Janine Haslett is urging dog owners to be aware of the dangers of algae in Canterbury rivers after losing her beloved chocolate lab.
Tucker died within two hours this month after swimming in the Waimakariri River.
Haslett, who lives in West Melton, said the sociable, energetic 11-month-old swims and fetches poles while his quieter sister Tess mostly watches from the riverbank.
Haslett’s partner Paul Foster had taken the couple to the river, about 2km upstream from the popular Willows spot, which has a dog park.
But within half an hour of arriving home, Tucker had diarrhea and was suffering from seizures.
When she and Foster drove him to a Christchurch veterinarian, Tucker became unresponsive. He was pronounced dead upon arrival.
An autopsy was not performed and the cause of death is unconfirmed, but the vet suspected cyanobacteria poisoning.
Haslett said that while Foster noticed areas of brown algae — which they commonly saw around rivers when they went swimming with their dogs — he didn’t see any cyanobacteria, also called blue-green algae or toxic algae, at the spot.
This type of algae is a known poison for dogs. It is found in rivers as thick dark brown or black mats that are slimy or velvety in texture and have a musty odor.
Haslett theorized that the cyanobacteria might have been in the water in unseen amounts and accidentally swallowed by Tucker.
She believed that the low river levels at the time were likely increasing concentrations.
She wanted to share her story to warn other dog owners. She and Foster weren’t taking Tess to the rivers again in the summer.
“I would hate if anyone else had to go through this, it’s absolutely horrible,” Haslett said.
“Tucker was like family life. He was a speaker, very playful, a lot of people in the community knew him.”
The Waimakariri River was not the subject of a cyanobacteria health warning or advisory notice at the time.

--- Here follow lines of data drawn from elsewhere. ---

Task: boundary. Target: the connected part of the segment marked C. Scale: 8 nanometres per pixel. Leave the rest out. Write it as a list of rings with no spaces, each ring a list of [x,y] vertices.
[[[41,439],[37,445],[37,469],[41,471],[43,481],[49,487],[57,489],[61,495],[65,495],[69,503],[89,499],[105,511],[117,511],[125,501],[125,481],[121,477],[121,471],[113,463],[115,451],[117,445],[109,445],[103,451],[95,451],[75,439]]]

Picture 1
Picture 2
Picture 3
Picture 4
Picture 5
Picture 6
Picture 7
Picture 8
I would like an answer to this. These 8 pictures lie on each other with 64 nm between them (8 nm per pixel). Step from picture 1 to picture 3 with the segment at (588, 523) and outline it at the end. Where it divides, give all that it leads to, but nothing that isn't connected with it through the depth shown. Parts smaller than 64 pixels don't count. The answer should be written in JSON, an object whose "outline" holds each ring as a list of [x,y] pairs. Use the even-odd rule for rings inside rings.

Shirley Hayward, head of the science team at Environment Canterbury – Surface Water Science, said river health alerts would be issued on the basis of human health, not canine health.
“We monitored several locations along the Waimakariri River. All sites have low levels of cyanobacteria that are well below human health guidelines associated with swimming,” Hayward said.
“It’s important for dog owners to know how to identify potentially toxic cyanobacteria in rivers to prevent their dogs from getting sick.”
Community and Public Health has issued a health alert for the Selwyn River from Whitecliffs Domain past the Glen Tunnel campsite due to moderate to high cyanobacteria coverage in the area. There are also warnings on the Rakahuri/Ashley River at the Rangiora-Loburn Bridge and on the Whakatipu/Twizel River at the picnic area upstream of State Highway 8.
A toxic oil warning has been issued for the Cam/Ruataniwha River following Sunday’s fire at Sutton Tools’ manufacturing facility in Kaiapoi. Oil has been discovered in the Kaiapoi and Waimakariri rivers downstream where they meet the sea.
Freshwater researcher Susie Wood told Radio New Zealand she estimates there have been more than 200 dog deaths nationwide in the past 10 years because dogs have eaten or licked mats of algae in rivers. She said climate change and nutrients and sediment entering the rivers were factors that contributed to the increase in algae levels.
Canterbury’s Medical Health Officer, Dr. Cheryl Brunton said that two cases of human cyanotoxin poisoning have been reported to the Canterbury District Health Board in the past five years.
Late last year, a child developed a rash after playing in the water at Chamberlain’s Ford on the Selwyn River. The first case happened in 2020 and involved a person who experienced tingling hands and feet and stomach cramps after exposure.